Gülten İmamoğlu'ndan 'Tohum' Sergisi

Çağdaş sanatın en önemli temsilcilerinden olarak kabul edilen Samsun Ondokuz Mayıs Üniversitesinden (OMÜ) Prof. Dr. Gülten İmamoğlu, Atatürk’ün Samsun’a çıkışının 100’üncü yılı ve Çanakkale Zaferi’nin yıldönümüne ithafen açacağı sergiyle sanatseverlerin karşısına çıkacak.

Gülten İmamoğlu'ndan 'Tohum' Sergisi
Özellikle ABD’nin önemli şehirlerinde açtığı sergiler ve dünyanın önemli müzelerinde yer alan eserleriyle günümüz çağdaş sanatının önemli temsilcilerinden kabul edilen Samsun OMÜ Güzel Sanatlar Fakültesi Öğretim Üysi Prof.

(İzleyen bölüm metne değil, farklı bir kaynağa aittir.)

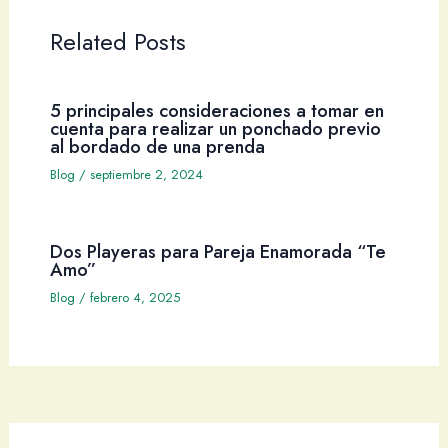
Related Posts
5 principales consideraciones a tomar en
cuenta para realizar un ponchado previo
al bordado de una prenda
Blog
/
septiembre 2, 2024
Dos Playeras para Pareja Enamorada “Te
Amo”
Blog
/
febrero 4, 2025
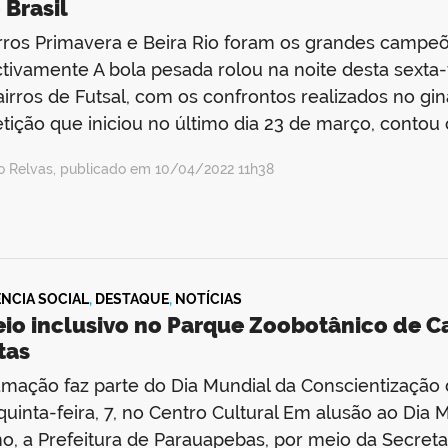
 Brasil
rros Primavera e Beira Rio foram os grandes campeõ
tivamente A bola pesada rolou na noite desta sexta-fe
airros de Futsal, com os confrontos realizados no gin
ição que iniciou no último dia 23 de março, contou
io Relvas, publicado em 10/04/2022 11h38
ÊNCIA SOCIAL
,
DESTAQUE
,
NOTÍCIAS
eio inclusivo no Parque Zoobotânico de C
tas
mação faz parte do Dia Mundial da Conscientização
quinta-feira, 7, no Centro Cultural Em alusão ao Dia
o, a Prefeitura de Parauapebas, por meio da Secretar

Dr. Gülten İmamoğlu, anlamlı bir sergiyle bir kez daha sanatseverlerle buluşmaya hazırlanıyor. Gülten İmamoğlu’nun, Atatürk’ün Samsun’a çıkışının 100’üncü yılı ve Çanakkale Zaferi’nin yıldönümüne ithafen açacağı ’Tohum’ adını verdiği sergisi, İstanbul’da 18 Mart’ta sanatseverlerin beğenisine sunulacak.

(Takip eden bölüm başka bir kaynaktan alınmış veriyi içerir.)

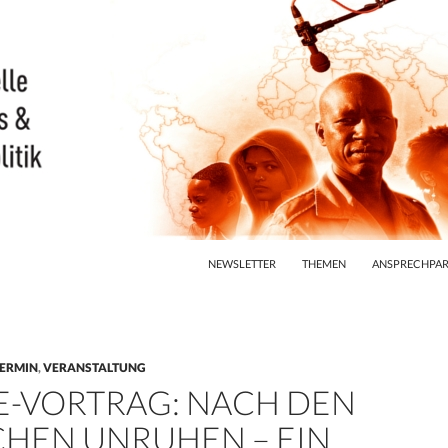
ZUM INHALT SPRINGEN
NEWSLETTER
THEMEN
ANSPRECHPAR
ERMIN
,
VERANSTALTUNG
E-VORTRAG: NACH DEN
CHEN UNRUHEN – EIN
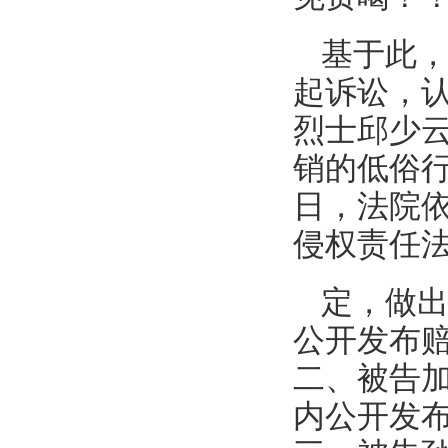
基于此
起诉讼，
烈士邱少
销的低俗行
日，法院
侵权责任
定，做
公开发布
二、被告
内公开发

100’üncü yıl ve Çanakkale gururu

18 Mart-05 Nisan tarihlerinde Ziraat Bankası Tünel Sanat Galerisi’nde gerçekleştirilecek sergide Gülten İmamoğlu, 28 eserini sanatseverlerle buluşturacak. Konuyla ilgili bir açıklamada bulunan Gülten İmamoğlu, "Bu sergimi, kurtuluşa ve Türkiye Cumhuriyeti’ne giden yolda ulu önderimizin Samsun’a çıkışının 100’üncü yılı anısına gerçekleştirecek olmanın onurunu ve heyecanını yaşıyorum. Ayrıca sergimin Çanakkale Zaferi’nin yıldönümüne geliyor olması da benim için başka bir gurur vesilesi olacak" dedi.

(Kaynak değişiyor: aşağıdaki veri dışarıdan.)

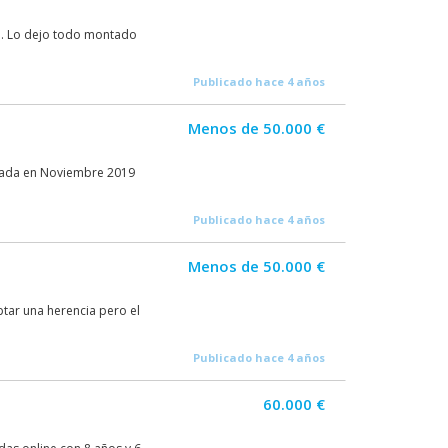
l. Lo dejo todo montado
Publicado hace 4 años
Menos de 50.000 €
reada en Noviembre 2019
Publicado hace 4 años
Menos de 50.000 €
ar una herencia pero el
Publicado hace 4 años
60.000 €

’Yok oluş’a mı hazırlanıyoruz?

Halen OMÜ Güzel Sanatlar Fakültesinde öğretim üyesi olan ve sanatsal çalışmalarını Samsun, İstanbul ve Washington’daki atölyelerinde sürdüren Gülten İmamoğlu, serginin adının ’Tohum’ olmasıyla ilgili olarak da, "Evrendeki tüm varlıklar tohum adı verilen bir çekirdekten meydana gelir. İnsanlar, hayvanlar hatta tüm bitkiler, içinde varoluşun şifrelerini barındıran bu tohum sayesinde soylarını devam ettirirler. Tüm ilahi kitaplarda da tohumun kutsallığının altı çizilmektedir. Ancak insanoğlu öyle bir yola girmiştir ki tüm evrene hâkim olmaya çalışıp evrenin yasalarını kendi istekleri doğrultusunda değiştirerek gücü elinde bulundurmayı arzulamaktadır. Genetiği değiştirilen organizmalar (GDO) bu yasaların sınırlarını sistematik olarak değiştirmektedir. Ben de özellikle son dönem işlerimde bu değişimlerin insan ırkı üzerinde oluşturacağı tahribata dikkat çekiyorum. Bu bağlamda ’varoluşun şifreleriyle oynamak yok oluşa hazırlık mıdır?’ gerçeğini plastik bir dille tartışmaya açıyorum" diye konuştu.